Shunned by everyone in his small college town, he heads for his daughter's small holding. Lucy appears to enjoy her life, despite recently losing her lover, Helen. She kennels dogs, sells the flowers and vegetables she grows, and helps her African handyman become a property owner.
But just as this idyllic life begins to bore David, he sees its uglier side. Lucy convinces him to help her friend, Bev, at the local animal clinic. David, no great animal lover, finds himself face to face with the suffering of innocents---too many dogs born into a world that neither wants them nor has the means to support them. Bev's role is more executioner than veterinarian. Then, he and Lucy are attacked by three Africans, and he is helpless to prevent her being raped. Their peaceful co-existence destroyed, David struggles to understand why Lucy insists on remaining on the farm and reconcile himself to the, for him, unbelievable dynamic between her and the neighboring Africans.

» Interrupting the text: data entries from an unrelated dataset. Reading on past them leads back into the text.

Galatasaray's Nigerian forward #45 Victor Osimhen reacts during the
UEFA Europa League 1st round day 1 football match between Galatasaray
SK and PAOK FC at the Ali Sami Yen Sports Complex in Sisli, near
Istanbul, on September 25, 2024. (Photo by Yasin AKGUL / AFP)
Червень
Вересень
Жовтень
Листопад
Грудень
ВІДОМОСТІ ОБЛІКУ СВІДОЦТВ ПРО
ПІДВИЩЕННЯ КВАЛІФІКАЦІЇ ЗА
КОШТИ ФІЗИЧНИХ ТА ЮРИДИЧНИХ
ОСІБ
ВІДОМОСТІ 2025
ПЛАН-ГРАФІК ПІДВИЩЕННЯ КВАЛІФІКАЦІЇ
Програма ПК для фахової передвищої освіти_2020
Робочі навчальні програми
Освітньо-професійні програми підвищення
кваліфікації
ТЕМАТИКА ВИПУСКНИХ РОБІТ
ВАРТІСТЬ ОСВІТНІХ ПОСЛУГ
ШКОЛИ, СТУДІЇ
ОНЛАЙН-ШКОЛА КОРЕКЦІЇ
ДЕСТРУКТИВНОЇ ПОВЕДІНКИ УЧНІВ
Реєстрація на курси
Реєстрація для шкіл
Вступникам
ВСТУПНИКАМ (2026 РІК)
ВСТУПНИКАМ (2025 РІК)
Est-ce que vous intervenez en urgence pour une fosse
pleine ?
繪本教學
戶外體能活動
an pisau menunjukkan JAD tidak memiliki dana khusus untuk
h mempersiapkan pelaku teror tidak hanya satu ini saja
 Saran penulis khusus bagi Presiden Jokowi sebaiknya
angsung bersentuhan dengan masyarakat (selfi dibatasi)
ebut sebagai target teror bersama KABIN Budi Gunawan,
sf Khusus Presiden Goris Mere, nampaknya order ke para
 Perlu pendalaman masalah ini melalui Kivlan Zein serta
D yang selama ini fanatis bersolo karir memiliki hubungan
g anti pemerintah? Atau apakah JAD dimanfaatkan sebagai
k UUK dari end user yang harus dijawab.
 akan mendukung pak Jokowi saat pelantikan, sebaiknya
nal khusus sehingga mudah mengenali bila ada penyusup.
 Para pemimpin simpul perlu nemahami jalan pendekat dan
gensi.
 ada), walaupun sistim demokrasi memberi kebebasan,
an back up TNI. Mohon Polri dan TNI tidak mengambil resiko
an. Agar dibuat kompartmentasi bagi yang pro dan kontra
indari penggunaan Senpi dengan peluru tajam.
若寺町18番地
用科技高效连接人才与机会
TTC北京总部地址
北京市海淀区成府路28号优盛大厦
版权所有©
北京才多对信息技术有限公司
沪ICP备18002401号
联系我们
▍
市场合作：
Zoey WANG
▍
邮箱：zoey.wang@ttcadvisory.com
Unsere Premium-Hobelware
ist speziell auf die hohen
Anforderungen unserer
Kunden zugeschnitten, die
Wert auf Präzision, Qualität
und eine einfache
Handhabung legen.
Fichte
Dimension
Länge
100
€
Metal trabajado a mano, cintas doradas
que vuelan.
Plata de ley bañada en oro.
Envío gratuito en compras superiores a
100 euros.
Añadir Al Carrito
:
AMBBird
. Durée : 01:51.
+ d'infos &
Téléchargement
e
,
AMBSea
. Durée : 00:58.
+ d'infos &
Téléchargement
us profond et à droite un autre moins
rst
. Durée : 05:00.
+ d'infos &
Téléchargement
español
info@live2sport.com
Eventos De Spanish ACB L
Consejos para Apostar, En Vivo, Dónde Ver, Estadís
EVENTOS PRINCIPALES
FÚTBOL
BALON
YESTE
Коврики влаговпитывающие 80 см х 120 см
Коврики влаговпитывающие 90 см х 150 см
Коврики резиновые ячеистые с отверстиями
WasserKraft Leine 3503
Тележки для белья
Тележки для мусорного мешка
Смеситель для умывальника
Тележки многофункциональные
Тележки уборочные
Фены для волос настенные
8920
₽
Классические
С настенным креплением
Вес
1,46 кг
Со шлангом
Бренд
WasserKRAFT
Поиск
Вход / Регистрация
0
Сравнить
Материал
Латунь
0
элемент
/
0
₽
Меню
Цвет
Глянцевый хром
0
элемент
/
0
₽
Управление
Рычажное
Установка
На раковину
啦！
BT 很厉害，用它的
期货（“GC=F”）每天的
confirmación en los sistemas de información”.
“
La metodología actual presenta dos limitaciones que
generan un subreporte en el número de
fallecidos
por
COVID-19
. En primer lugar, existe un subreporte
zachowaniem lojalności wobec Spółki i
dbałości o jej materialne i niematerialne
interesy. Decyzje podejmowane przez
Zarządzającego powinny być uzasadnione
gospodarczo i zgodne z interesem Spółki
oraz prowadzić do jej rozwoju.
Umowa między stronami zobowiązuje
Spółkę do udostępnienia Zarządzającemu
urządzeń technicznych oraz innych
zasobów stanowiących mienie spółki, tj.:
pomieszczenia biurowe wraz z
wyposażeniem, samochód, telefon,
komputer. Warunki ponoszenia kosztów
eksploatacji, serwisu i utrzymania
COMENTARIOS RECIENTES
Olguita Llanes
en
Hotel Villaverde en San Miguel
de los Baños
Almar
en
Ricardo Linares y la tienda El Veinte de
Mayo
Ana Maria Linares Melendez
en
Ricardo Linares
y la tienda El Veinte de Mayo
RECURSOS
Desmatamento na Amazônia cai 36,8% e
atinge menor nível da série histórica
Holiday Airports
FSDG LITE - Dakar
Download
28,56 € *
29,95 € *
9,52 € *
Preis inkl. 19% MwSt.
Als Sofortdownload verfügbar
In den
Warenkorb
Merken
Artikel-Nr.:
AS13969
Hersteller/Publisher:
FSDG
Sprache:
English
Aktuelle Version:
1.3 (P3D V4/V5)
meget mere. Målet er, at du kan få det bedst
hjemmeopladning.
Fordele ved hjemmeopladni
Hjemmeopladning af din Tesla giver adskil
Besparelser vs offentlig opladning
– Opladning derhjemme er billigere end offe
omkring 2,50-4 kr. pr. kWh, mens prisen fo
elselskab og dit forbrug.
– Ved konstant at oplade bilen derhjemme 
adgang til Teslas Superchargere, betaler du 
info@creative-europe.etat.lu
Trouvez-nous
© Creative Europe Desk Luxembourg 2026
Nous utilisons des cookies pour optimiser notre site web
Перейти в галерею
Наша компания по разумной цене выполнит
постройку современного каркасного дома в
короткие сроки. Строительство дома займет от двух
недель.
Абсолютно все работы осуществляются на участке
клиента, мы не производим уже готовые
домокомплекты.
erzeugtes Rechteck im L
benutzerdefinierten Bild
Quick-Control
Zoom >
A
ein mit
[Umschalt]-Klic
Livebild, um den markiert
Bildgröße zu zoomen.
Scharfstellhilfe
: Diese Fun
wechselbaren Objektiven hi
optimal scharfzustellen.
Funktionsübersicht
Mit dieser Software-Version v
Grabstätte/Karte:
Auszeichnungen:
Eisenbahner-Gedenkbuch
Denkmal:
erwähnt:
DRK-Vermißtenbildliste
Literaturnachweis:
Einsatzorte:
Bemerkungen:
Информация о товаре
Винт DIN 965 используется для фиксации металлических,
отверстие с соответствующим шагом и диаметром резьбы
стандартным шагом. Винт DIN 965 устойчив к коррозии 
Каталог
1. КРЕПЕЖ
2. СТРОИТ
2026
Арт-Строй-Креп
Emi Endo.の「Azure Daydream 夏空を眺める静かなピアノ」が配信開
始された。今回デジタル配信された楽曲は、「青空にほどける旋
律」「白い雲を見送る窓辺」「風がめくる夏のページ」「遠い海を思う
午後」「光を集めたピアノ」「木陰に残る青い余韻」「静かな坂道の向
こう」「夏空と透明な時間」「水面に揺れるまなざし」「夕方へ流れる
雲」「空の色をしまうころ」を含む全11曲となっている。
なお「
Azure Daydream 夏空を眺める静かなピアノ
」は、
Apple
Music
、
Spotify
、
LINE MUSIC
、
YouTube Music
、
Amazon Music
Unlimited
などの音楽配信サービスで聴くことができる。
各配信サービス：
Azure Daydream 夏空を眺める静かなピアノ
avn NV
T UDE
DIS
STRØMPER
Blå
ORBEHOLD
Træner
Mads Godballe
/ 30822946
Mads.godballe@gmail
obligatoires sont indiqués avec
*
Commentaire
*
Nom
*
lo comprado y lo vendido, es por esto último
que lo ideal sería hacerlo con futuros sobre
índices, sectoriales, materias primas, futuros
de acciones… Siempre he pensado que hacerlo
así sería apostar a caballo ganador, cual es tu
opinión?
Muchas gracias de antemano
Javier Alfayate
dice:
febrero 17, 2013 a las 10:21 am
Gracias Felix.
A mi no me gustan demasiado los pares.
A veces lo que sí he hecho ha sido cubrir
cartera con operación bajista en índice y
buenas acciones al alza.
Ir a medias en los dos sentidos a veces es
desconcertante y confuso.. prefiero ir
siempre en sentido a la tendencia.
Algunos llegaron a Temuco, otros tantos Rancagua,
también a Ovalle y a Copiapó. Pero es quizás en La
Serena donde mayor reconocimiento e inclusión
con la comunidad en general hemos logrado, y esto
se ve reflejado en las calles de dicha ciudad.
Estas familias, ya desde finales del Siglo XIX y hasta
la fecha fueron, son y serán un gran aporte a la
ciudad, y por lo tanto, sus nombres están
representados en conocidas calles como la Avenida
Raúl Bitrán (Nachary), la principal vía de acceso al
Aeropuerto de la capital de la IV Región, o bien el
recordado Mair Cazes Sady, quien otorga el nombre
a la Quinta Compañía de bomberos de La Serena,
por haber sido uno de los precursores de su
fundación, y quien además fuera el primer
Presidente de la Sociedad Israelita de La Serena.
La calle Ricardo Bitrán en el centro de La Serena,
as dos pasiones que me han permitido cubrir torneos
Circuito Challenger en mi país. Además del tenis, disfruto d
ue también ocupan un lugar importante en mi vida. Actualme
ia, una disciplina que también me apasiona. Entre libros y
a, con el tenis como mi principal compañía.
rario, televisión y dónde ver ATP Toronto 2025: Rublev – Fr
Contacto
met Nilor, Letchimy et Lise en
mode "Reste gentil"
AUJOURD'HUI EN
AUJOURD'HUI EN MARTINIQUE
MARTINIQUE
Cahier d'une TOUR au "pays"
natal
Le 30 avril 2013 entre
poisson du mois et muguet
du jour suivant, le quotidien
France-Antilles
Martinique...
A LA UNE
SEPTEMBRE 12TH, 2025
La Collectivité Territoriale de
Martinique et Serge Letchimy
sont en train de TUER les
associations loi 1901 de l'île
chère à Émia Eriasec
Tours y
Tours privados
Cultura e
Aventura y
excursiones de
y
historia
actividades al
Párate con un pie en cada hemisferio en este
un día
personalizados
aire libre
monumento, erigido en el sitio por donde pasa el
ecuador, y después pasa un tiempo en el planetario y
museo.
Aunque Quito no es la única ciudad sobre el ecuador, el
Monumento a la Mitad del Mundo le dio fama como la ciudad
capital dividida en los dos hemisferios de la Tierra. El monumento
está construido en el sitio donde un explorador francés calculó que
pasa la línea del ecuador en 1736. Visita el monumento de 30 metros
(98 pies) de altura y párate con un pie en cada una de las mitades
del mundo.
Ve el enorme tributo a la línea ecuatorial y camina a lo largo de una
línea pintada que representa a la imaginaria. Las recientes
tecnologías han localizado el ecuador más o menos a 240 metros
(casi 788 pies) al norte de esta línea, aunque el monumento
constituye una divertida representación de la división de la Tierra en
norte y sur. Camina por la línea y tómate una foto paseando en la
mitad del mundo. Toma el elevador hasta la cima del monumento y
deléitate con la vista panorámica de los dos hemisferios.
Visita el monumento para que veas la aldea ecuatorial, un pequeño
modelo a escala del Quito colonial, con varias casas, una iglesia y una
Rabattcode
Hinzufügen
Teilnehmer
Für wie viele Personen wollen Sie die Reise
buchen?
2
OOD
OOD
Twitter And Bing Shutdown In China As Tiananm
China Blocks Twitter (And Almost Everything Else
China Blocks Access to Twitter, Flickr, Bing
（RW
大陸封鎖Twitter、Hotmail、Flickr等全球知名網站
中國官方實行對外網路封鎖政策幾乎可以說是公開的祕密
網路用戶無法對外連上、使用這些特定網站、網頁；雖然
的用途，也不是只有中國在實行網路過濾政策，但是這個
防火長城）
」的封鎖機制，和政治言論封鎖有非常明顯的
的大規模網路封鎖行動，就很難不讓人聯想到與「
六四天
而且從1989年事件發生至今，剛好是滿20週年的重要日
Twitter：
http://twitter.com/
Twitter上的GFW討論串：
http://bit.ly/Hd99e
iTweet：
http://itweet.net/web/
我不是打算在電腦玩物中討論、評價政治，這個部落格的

Coetzee won the 1999 Booker Prize for this novel, and it's easy to see why. By chronicling the consequences of one man's abuses of and fall from power, Coetzee creates a story of both universal and regional significance. On the one hand, David is a certain type who contemptuous of others, uses his position to take what he wants and to justify the taking. But David's story is also local---he is a white South African male in a world where such men no longer hold the power they once did. He's forced to rethink his entire world at an age when he believes he's too old to change and, in fact, should have a right not to. "How are the mighty fallen!" remarks Melanie's father when he meets David. David's reply highlights the hope he's gained from this struggle: "Perhaps it does us good . . . to have a fall every now and then. As long as we don't break."
True, this story is bleak---Coetzee offers no happy quick fix for this post-apartheid South African where white men who arm themselves and build security fences are expected to get a bullet in the back eventually, and solitary white women are brutalized. And David's rise from disgrace is by no means complete. He has fallen far enough that he can no longer make a life as he did before. But the story offers a slight glimpse of self-redemption, a sense that David is not completely broken. And the tiny bit of dignity David retains implies a slight hope that if one such as David---he of the upper echelons of race and education in the old South Africa---can find meaning in life again, then perhaps the disgrace of apartheid can evolve into something better as well.